Anonymous User
Heat Sink Calcs
July 03, 2007 02:17AM
The other night I started wondering about how well the current L298 + heat sink combo would do with non-standard motors. I just did a bit of reading on how to do heat sink calculations and figured I'd post the results. If anyone sees any errors here, please let me know. I'm new to this stuff.

The 298's datasheet says the maximum junction operating temperature is 130C, so we need to ensure this is never exceeded. Heat sinks have a specified thermal resistance given in degrees C per watt; lower is better. The currently specified heat sink is the Aavid 566010B03400G, which has a thermal resistance of 11.5. In addition, you have to account for the thermal resistance between the junction and the outside of the L298's case where it connects to the heat sink. This value is given in the L298's datasheet as 3 degC/W. The total resistance is 14.5 degrees C per watt, so if the junction is dissipating 1 watt, the junction will be 14.5 degrees warmer than room temperature.

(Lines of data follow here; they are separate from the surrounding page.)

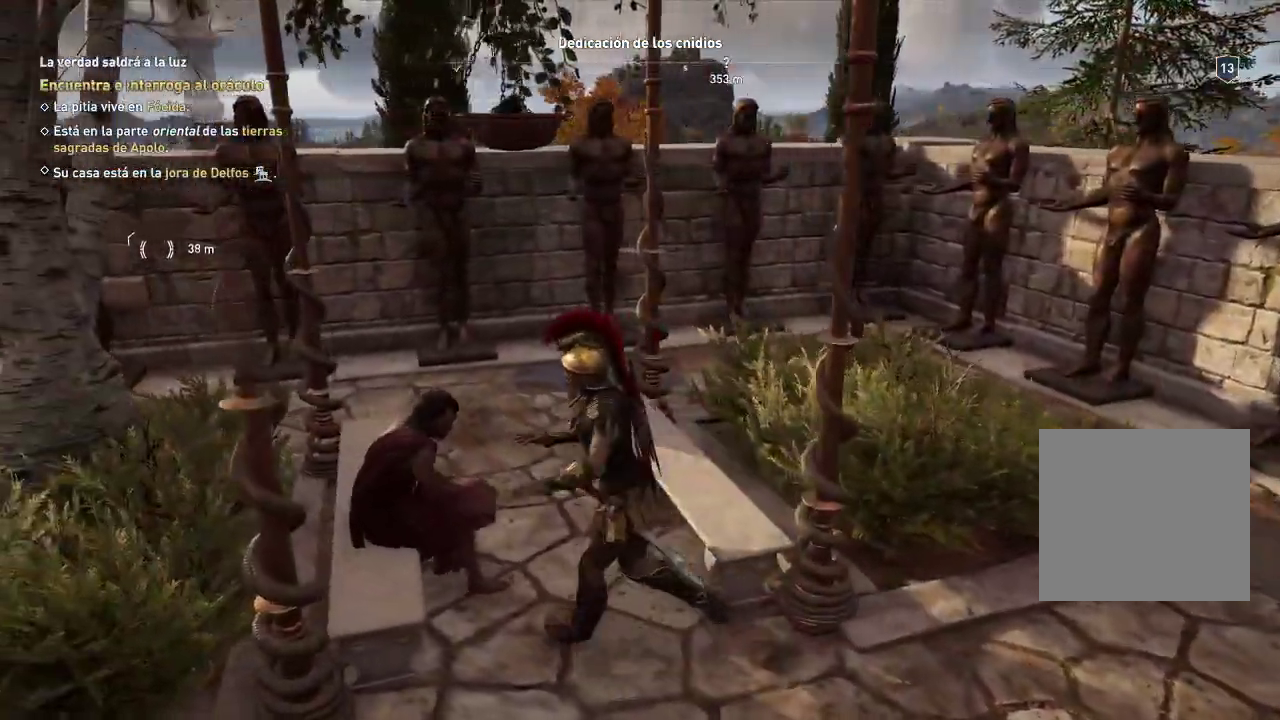
{"buttons": [], "left_stick": "center", "right_stick": "center", "events": []}
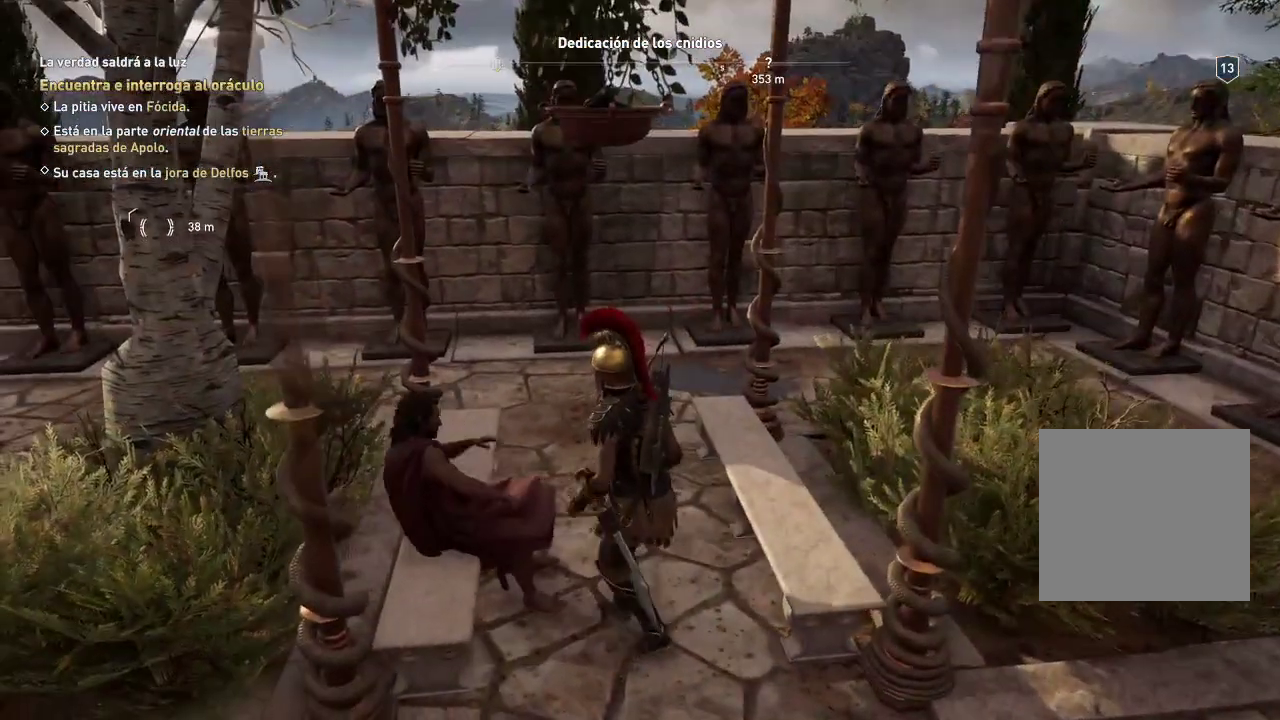
{"buttons": [], "left_stick": "up", "right_stick": "center", "events": [[50, "left_stick", "up"]]}
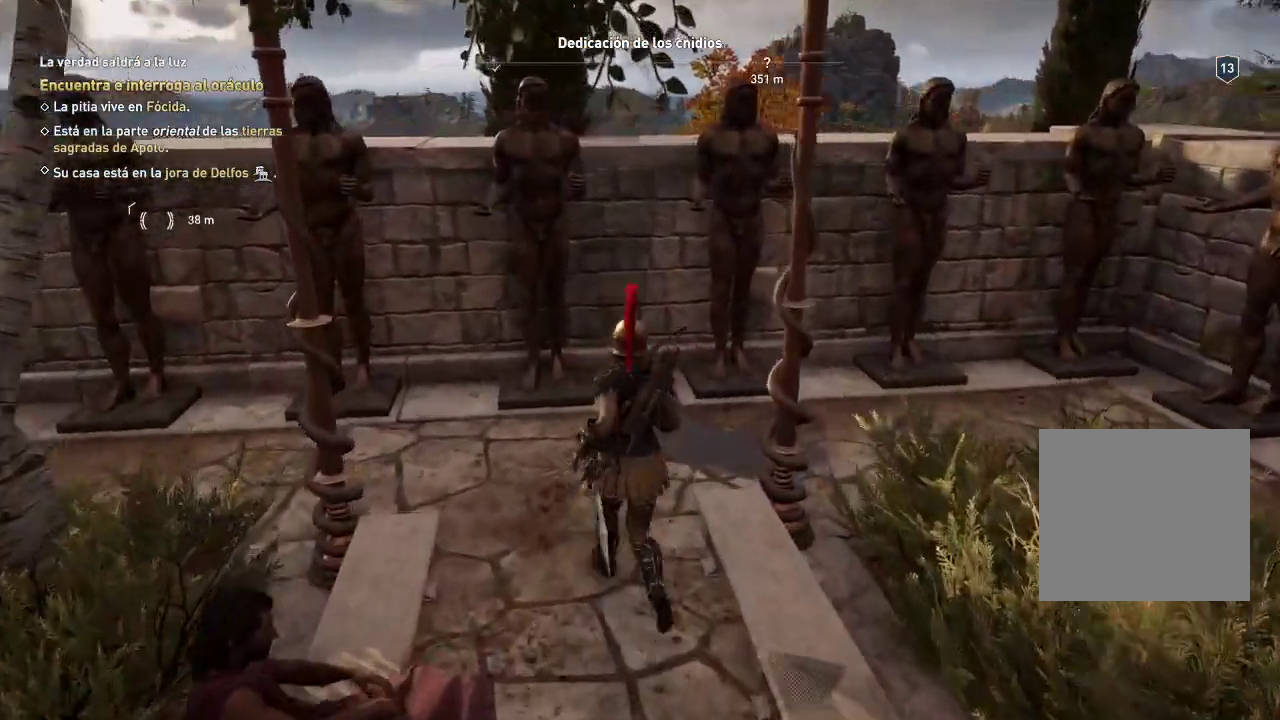
{"buttons": [], "left_stick": "center", "right_stick": "center", "events": [[100, "left_stick", "center"], [100, "right_stick", "right"], [500, "right_stick", "center"]]}
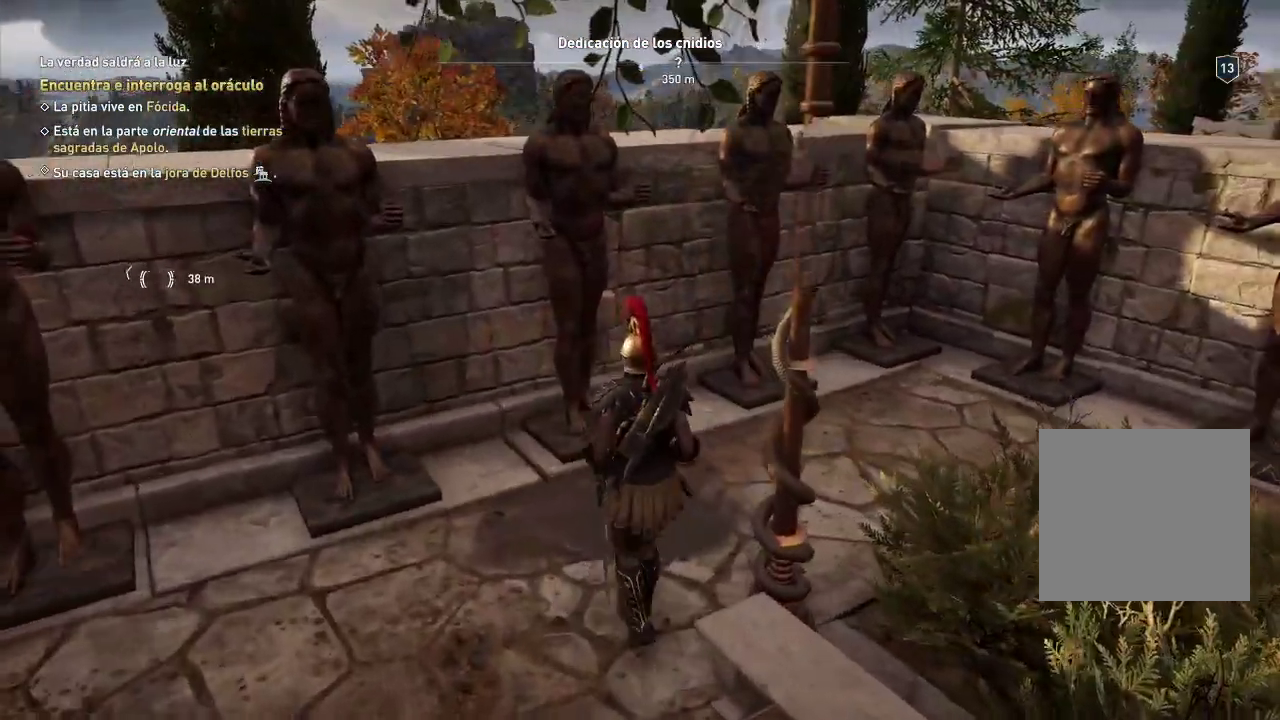
{"buttons": [], "left_stick": "up", "right_stick": "right", "events": [[33, "left_stick", "up"], [483, "right_stick", "right"]]}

If we assume we're in a warm room at 30 degrees C, we can allow the the junction to get 100 degrees warmer before it fails, which means it can be dissipating about 6.9 watts. It's not so easy to work backwards to figure out how many amps this equates to. If you look at Figure 1 in the 298 docs, it looks like 1.9A is a pretty good guess. At that current, the chip is dropping about 1.9V on the high side and 1.7V on the low side, for a total 3.6V drop which would be 6.8 watts.

All this assumes that you are running in full-stepping mode where both windings are never energized at the same time (I think this is always true right now). If you changed the firmware around to do half-stepping or high-torque where both windings could be energized at once, it looks like you'd be limited to about 1.2A per winding. These are absolute maximums, I'm sure you'd want to derate these numbers significantly.

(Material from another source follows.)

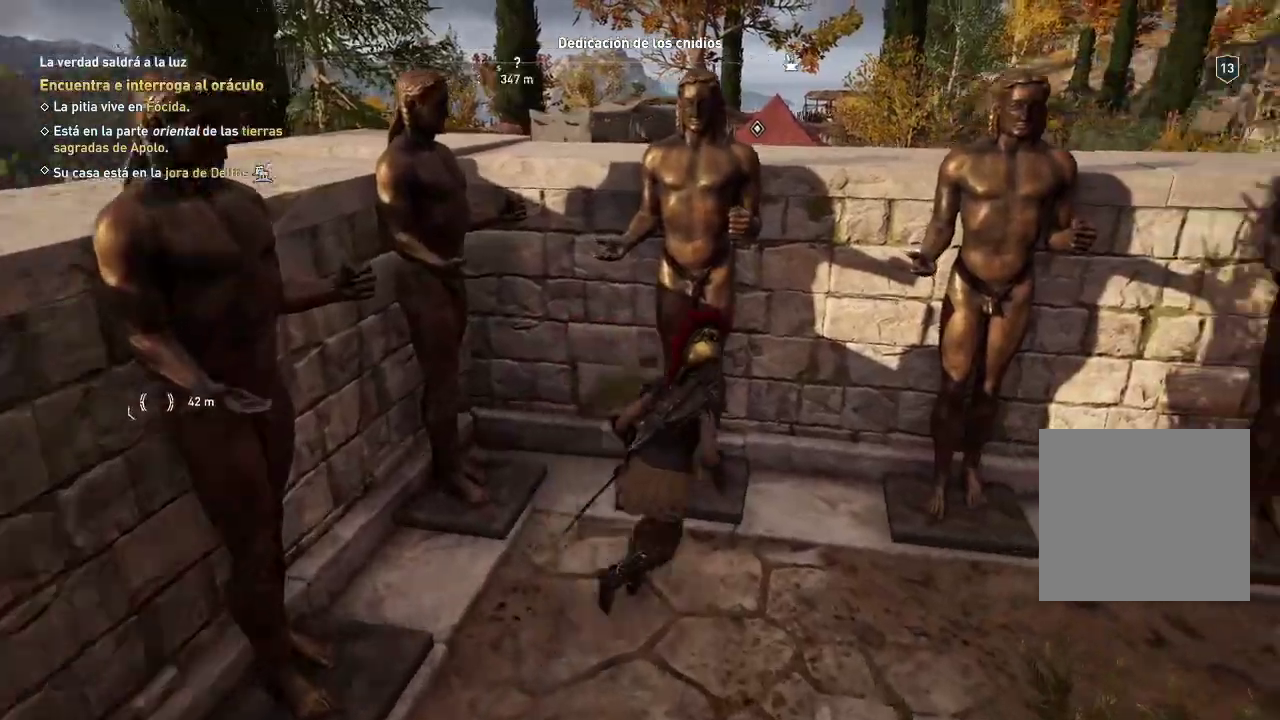
{"buttons": [], "left_stick": "up-right", "right_stick": "right", "events": []}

I found this interesting: If I'm reading this right, the default RepRap motor takes around 0.85A if you have the torque at 100%. At that current, the L298 drops about 2.45V for 2.1W. Even with no heat sink the junction temperature will sit at around 73 degrees C above ambient, so around 100C, still safely below its max.

This was mostly an academic exercise because obviously the chip/heat sink are working fine for everyone right now... but I feel a lot better knowing that there's a healthy safety margin built in.
Re: Heat Sink Calcs
July 03, 2007 08:40AM
"The 298's datasheet says the maximum junction operating temperature is 130C"

I can assure you that it runs very happily at over 200C. I've got the seared fingerprint to prove it. eye popping smiley
Re: Heat Sink Calcs
July 06, 2007 06:30PM
Nice calculations emf

Edited 1 time(s). Last edit at 07/06/2007 06:36PM by savecore.